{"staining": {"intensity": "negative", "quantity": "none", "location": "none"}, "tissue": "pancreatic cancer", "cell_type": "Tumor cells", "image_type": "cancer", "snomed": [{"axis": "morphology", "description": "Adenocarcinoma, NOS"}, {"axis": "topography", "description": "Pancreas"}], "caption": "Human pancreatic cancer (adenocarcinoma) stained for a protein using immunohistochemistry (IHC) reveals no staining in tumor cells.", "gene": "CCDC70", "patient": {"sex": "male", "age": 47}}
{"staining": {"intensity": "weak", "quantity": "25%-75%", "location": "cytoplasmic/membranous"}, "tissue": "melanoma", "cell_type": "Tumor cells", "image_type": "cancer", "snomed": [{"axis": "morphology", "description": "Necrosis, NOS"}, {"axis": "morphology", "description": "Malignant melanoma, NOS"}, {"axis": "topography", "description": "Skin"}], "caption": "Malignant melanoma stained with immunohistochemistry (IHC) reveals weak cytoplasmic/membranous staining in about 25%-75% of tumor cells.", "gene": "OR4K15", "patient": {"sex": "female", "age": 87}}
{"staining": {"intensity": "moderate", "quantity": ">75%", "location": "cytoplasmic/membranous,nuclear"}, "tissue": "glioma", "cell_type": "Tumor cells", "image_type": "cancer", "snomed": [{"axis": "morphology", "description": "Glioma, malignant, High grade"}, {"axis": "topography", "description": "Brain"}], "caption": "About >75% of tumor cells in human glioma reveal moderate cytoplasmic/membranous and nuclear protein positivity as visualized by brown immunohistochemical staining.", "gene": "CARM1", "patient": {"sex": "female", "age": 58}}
· · ·
> **Try it**: When you repeat the lines, start with the first line of the material and end with the line that contains "melanoma stained with", keeping both and reproducing each exactly, with nothing added.

> **Task solution**:
{"staining": {"intensity": "negative", "quantity": "none", "location": "none"}, "tissue": "pancreatic cancer", "cell_type": "Tumor cells", "image_type": "cancer", "snomed": [{"axis": "morphology", "description": "Adenocarcinoma, NOS"}, {"axis": "topography", "description": "Pancreas"}], "caption": "Human pancreatic cancer (adenocarcinoma) stained for a protein using immunohistochemistry (IHC) reveals no staining in tumor cells.", "gene": "CCDC70", "patient": {"sex": "male", "age": 47}}
{"staining": {"intensity": "weak", "quantity": "25%-75%", "location": "cytoplasmic/membranous"}, "tissue": "melanoma", "cell_type": "Tumor cells", "image_type": "cancer", "snomed": [{"axis": "morphology", "description": "Necrosis, NOS"}, {"axis": "morphology", "description": "Malignant melanoma, NOS"}, {"axis": "topography", "description": "Skin"}], "caption": "Malignant melanoma stained with immunohistochemistry (IHC) reveals weak cytoplasmic/membranous staining in about 25%-75% of tumor cells.", "gene": "OR4K15", "patient": {"sex": "female", "age": 87}}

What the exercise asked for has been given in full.